_Source_.

It has been suggested to not use the stellar mass for selecting halos (not a direct observable), but rather a more physically motivated quantity like magnitudes/colors. In this part, we select the apparent magnitude, lensed, in i band. This might not be the best quantity to look at, but just want to play with something else than the stellar mass.

In [None]:
# let's select halo masses, and magnitudes (i, g, u) for 
# the central galaxy.
data = df.filter("halo_id > 0")\
    .filter("is_central == True")\
    .select(["stellar_mass", "mag_i", "mag_g", "mag_u"])\
    .sample(fraction=0.05).collect()

In [None]:
mass, mag_i, mag_g, mag_u = np.transpose(data)
print("Number of rows: {}".format(len(mass)))

In [None]:
import seaborn as sns

joint_kws = dict(gridsize=200, mincnt=1)
g = sns.jointplot(
    np.log10(mass), 
    mag_i, 
    height=8, space=0.5,
    kind='hex', color='k', 
    xlim=(10.5, 12), ylim=(20, 35),
    joint_kws=joint_kws, 
    marginal_kws=dict(bins=200, rug=True))

g.set_axis_labels(
    r'$\log({\rm M}_h \, [{\rm M}_\odot])$', 
    'Apparent magnitude, lensed, in i band (lsst)')

plt.show()

Hum, the stripes are still there... Let's have a look at 1D halo mass distribution as a function of magnitude:

In [None]:
# We reject synthetic halos - see for example discussion in 
# https://github.com/LSSTDESC/cosmodc2/issues/82
# In addition we select halo members according to their stellar mass
stellar_masses_cut = [25.0, 22.5, 20.0]
full_data = []
for stellar_mass_cut in stellar_masses_cut:
    df_filt = df.filter("halo_id > 0").filter("mag_i < {}".format(stellar_mass_cut))

_Information given_.
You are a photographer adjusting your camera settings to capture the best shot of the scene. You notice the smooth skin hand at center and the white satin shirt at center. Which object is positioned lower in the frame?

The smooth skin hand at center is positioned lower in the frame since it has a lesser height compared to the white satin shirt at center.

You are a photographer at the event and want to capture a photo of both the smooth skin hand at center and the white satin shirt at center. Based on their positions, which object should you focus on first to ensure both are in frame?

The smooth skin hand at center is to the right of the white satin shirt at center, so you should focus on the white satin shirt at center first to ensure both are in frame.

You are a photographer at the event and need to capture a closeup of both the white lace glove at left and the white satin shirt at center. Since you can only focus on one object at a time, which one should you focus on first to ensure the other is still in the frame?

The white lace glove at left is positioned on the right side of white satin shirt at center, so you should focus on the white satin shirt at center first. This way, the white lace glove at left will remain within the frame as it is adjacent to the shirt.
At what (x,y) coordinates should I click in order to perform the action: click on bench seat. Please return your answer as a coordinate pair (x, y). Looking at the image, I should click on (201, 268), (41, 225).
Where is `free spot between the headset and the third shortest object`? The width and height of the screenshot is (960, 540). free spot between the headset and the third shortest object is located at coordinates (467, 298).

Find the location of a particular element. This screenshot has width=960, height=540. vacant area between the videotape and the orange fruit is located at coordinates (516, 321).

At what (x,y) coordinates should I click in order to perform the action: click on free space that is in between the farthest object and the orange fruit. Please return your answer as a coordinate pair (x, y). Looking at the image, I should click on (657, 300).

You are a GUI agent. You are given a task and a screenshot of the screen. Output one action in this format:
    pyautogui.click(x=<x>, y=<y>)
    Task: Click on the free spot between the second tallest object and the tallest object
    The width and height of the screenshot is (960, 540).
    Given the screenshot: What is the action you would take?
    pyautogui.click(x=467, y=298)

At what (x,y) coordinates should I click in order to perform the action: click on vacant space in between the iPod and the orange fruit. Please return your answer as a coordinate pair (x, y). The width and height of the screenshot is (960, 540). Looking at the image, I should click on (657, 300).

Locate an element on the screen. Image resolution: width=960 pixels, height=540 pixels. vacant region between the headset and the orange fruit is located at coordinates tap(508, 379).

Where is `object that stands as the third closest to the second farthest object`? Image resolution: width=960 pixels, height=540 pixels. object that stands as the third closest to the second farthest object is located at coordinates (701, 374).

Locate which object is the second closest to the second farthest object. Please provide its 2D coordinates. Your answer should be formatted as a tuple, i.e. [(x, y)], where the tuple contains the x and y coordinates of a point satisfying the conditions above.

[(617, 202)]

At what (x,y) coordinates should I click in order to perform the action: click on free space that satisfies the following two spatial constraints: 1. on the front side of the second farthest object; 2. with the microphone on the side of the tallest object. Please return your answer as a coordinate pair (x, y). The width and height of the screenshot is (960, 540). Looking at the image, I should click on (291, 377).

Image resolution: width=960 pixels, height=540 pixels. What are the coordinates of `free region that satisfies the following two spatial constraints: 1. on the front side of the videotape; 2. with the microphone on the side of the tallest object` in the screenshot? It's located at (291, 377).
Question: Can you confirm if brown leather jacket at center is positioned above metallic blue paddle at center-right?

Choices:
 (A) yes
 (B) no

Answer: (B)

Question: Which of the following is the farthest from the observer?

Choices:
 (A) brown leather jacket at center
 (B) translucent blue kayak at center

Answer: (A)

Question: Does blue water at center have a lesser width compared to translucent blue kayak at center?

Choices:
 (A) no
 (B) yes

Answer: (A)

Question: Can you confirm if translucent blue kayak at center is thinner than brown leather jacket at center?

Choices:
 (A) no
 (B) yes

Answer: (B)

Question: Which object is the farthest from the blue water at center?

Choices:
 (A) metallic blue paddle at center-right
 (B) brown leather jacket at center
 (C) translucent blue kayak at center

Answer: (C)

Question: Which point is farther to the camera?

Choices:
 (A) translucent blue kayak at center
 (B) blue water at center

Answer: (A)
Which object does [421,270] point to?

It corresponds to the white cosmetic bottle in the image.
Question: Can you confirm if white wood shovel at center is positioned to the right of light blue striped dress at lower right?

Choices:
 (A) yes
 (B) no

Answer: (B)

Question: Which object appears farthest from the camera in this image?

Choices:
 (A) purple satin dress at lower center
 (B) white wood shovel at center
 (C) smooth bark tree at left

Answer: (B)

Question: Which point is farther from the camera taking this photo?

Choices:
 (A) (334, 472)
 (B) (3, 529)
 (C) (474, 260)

_Description of the task_.
Rewrite the paragraph in the notebook text on halo selection that begins "It has been suggested" as a short list that keeps its main facts.

_Result for this exercise_.
- Stellar mass is not recommended for selecting halos because it is not directly observable. A more physically motivated quantity, such as magnitudes or colors, is suggested instead.
- This part uses the lensed apparent magnitude in the i band.
- That may not be the best quantity, but it is a chance to try something other than stellar mass.